O coletivo foi criado há poucos mais de um ano, "com o objetivo de fortalecer a participação da mulher profissional de cinema e vídeo no panorama da cinematografia brasileira, se constituindo em espaço para a reflexão e intercâmbio de informações e experiências", como diz a bonita Edyala Iglesias, curtametragista ("A margem", 1984), assessora da Embrafilme, e que em outubro do ano passado passou vários dias em Curitiba, entusiasmada com a promoção "Mulheres no cinema", organizada pela jornalista Diná Pinheiro Ribas. Os filmes realizados por mulheres-cineastas brasileiras foram levados a Nairobi, no Congresso Feminista Internacional de 1985, e agora, com patrocínio da Embrafilme/Conselho Nacional da Condição da Mulher, também estão percorrendo vários Estados.

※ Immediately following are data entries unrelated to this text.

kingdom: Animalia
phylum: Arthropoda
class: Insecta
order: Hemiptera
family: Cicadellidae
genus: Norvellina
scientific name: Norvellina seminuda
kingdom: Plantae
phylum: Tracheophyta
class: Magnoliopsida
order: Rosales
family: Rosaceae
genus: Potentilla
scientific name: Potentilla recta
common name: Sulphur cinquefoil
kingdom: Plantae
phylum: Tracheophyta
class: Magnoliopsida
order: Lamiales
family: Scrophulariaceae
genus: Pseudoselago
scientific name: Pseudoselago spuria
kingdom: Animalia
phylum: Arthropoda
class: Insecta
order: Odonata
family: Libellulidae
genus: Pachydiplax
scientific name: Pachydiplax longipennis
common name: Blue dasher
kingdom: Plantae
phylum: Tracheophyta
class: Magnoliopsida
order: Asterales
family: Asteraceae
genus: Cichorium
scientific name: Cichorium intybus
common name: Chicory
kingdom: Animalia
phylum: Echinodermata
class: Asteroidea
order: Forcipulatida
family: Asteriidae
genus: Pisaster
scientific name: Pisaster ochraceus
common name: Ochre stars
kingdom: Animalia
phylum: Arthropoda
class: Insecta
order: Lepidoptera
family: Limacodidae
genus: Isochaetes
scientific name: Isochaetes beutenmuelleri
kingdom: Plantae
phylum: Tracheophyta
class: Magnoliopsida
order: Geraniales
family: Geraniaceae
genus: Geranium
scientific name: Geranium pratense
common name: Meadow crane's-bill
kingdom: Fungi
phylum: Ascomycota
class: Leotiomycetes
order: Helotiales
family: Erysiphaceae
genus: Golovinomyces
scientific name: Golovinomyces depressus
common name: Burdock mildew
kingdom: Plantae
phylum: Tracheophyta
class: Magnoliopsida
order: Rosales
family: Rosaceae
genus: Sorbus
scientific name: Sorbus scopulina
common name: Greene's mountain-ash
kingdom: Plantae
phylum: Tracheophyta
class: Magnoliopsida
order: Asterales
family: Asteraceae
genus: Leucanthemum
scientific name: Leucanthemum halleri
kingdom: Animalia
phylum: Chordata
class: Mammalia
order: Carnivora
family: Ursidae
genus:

Até a tarde de quarta-feira, os nomes mais famosos ligados ao que se pode chamar de "feminismo cinematográfico" não haviam chegado: a deputada Ruth Escobar, a atriz e cineasta Norma Benguell e mesmo Marlene França, ex-atriz de filmes eróticos mas que com o político e corajoso documentário "Frei Tito", ganhou respeito internacional. Kate Lyra, atriz e curtametragista, esposa do compositor Carlinhos Lyra - convidado para o júri do Festival - chegou na terça-feira, mas não compareceu na mesa redonda da manhã de quarta-feira, em que foi discutido o treinamento técnico em filme e vídeo para mulheres latino-americanas. Em compensação, a participação de muitas cineastas e técnicas foi intensa nas reuniões em que se discutiu a presença da mulher no cinema latino-americano. Duas canadenses, ligadas ao cinema e vídeo, também trouxeram suas contribuições: Barbara Janes, produtora do Studio D, do National Film Board do Canadá, e Genny Stikeman, técnica do mesmo instituto. Da Argentina, veio a roteirista Graciela Maglie e da Colômbia a realizadora Camila Lobo-Guerrero.
Presença Feminina
A presença da mulher no cinema brasileiro é até considerável, conforme constatou a montadora Vera Aguiar através de um levantamento feito no início deste ano: nestes últimos 5 anos, 155 filmes de longa-metragem foram produzidos só no Rio de Janeiro - das 3131 posições ocupadas por profissionais, 527 (17%) couberam às mulheres. Diz Vera que "é bom lembrar que desses 155 filmes, 74,6% são pornôs, com equipes técnicas quase que totalmente masculinas".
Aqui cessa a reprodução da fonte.